Questions sur le texte:
A – D'après l'article sur le mot « ludique », dites si chacune des affirmations suivantes est juste ou non : (i) le mot « ludique » vient du latin ludus, qui veut dire le jeu ; (ii) le texte range le sport parmi les activités ludiques ; (iii) le texte est paru dans 24 Heures. Répondez par oui ou par non à chaque fois, en citant les mots du texte qui tranchent.
B – Reproduisez mot pour mot le passage de l'article sur le mot « ludique » qui commence par « Paru dans 24 » et se termine par « Pas si sûr. ».
C – Répondez à ces questions sur l'article sur le mot « ludique » :
(i) Quel mot, depuis quelques mois, « sort par les oreilles » ?
(ii) Qui organisait les jeux du cirque ?
(iii) Combien de cols alpins faut-il franchir à vélo en une journée dans l'exemple du sport ?

Extrait du texte:
══════════
Le vocabulaire n'est pas innocent: ne jouons pas avec le « ludique »

Paru dans 24 Heures le 2 août 2003

Je ne sais pas si vous êtes comme moi: périodiquement, il y a des mots qui m'exaspèrent. Depuis quelques mois, « ludique » me sort par les oreilles. J'ai cru d'abord à un réflexe primaire à l'endroit d'un terme pédant. Pas si sûr.

Ludique vient du latin ludus, le jeu. Et c'est peut-être là que ma méfiance commence. Les empereurs romains organisaient les ludos circenses, les jeux du cirque. Du pain et des jeux: ces magistrats totalitaires considéraient, probablement à raison, que, nourri et amusé, le peuple perd toute idée de contestation ou de rébellion. Je n'aime pas que le pouvoir cherche à endormir le peuple. Pas étonnant que je me méfie des « activités ludiques ».

Ecoutez nos parents et grands-parents: jamais il ne se servent du mot ludique. Et j'en connais pourtant qui aiment à s'amuser et ont plus d'humour que beaucoup de jeunes branchés. C'est que ce mot appartient à une civilisation nouvelle: celle des loisirs. Pas n'importe lesquels. Pas le monde du sport, qui recherche la performance au moyen de l'effort. Lorsque vous vous essoufflez à franchir à vélo trois cols alpins en une journée, vous ne parlez pas d'activité ludique. Mais les loisirs qui visent à tuer le temps. Comme lorsque vous passez deux semaines de vacances dans le bungalow d'un club réputé. Quand on sait combien le temps est un bien rare est précieux, ceux qui cherchent à le « tuer » ont pour moi figure d'assassins. Pas étonnant que je me méfie des « activités ludiques ».
══════════
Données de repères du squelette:
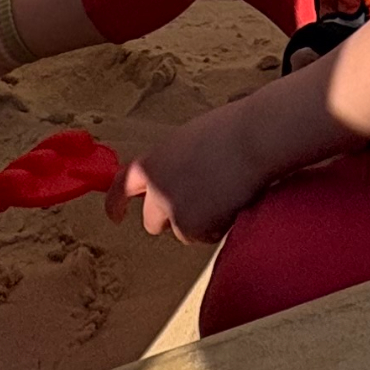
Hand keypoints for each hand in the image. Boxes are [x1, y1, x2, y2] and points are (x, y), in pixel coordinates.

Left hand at [110, 105, 265, 243]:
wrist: (254, 139)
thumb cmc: (230, 132)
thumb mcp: (186, 142)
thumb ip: (170, 164)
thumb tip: (172, 180)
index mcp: (150, 163)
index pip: (119, 188)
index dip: (115, 204)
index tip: (116, 215)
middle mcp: (154, 189)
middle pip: (152, 220)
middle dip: (171, 218)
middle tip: (197, 205)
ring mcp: (172, 209)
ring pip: (183, 231)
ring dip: (200, 222)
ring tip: (223, 193)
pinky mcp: (192, 227)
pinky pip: (204, 237)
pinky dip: (218, 227)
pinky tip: (231, 202)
══════════
Réponses par question:
A –
(i) Oui : « Ludique vient du latin ludus, le jeu. »
(ii) Non : « Pas le monde du sport, qui recherche la performance au moyen de l'effort. »
(iii) Oui : « Paru dans 24 Heures le 2 août 2003 »

B –
Paru dans 24 Heures le 2 août 2003

Je ne sais pas si vous êtes comme moi: périodiquement, il y a des mots qui m'exaspèrent. Depuis quelques mois, « ludique » me sort par les oreilles. J'ai cru d'abord à un réflexe primaire à l'endroit d'un terme pédant. Pas si sûr.

C –
(i) Le mot « ludique ».
(ii) Les empereurs romains.
(iii) Trois.